■ **Prompt**: Find and copy each line of the listing below that has the word "some" in it.

■ **Task input**:
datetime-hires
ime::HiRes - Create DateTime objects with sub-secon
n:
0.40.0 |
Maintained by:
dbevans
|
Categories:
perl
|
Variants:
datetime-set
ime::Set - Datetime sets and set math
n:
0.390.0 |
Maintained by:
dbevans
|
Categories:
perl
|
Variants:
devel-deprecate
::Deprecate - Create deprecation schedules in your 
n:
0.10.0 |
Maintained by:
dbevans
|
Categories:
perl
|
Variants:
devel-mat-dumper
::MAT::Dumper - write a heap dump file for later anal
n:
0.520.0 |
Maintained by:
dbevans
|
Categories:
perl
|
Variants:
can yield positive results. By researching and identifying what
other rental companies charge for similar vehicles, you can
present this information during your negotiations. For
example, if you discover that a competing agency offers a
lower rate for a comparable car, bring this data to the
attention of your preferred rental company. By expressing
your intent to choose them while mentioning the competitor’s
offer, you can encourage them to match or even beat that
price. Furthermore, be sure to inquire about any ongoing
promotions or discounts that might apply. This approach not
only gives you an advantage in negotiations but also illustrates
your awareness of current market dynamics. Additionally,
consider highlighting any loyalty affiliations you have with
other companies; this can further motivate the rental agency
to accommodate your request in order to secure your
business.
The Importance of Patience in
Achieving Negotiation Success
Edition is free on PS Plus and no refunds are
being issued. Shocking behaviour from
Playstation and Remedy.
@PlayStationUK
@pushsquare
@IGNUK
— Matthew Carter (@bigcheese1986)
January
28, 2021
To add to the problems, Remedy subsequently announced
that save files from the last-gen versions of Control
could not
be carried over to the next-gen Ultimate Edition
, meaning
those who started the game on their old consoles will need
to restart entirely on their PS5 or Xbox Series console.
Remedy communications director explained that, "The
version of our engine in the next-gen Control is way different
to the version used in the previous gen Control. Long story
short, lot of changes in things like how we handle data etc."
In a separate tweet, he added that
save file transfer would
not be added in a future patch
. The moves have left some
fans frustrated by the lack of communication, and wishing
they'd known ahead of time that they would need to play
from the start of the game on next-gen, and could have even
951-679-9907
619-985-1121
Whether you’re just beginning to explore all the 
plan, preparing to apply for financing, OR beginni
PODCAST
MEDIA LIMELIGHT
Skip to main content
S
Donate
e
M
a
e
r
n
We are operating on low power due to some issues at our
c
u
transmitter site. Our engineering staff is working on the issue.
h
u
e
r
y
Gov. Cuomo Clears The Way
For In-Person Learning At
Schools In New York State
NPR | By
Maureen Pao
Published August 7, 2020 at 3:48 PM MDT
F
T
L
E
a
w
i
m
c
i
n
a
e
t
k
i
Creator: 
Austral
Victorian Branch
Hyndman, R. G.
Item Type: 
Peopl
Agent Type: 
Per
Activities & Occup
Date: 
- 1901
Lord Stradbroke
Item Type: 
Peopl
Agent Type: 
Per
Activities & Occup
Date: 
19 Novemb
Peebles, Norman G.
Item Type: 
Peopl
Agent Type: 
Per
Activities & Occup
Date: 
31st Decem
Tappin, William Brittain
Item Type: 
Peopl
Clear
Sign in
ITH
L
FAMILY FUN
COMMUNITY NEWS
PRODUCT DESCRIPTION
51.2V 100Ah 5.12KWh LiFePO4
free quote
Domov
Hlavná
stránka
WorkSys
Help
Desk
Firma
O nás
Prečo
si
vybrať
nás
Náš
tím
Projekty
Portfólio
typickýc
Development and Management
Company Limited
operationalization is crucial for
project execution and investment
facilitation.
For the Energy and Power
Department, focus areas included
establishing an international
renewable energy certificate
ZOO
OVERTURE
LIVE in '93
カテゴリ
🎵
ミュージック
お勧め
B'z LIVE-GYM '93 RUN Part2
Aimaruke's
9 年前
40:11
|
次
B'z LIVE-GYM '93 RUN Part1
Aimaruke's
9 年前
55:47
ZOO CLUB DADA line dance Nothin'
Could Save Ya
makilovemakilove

■ **Output for this task**:
. The moves have left some
We are operating on low power due to some issues at our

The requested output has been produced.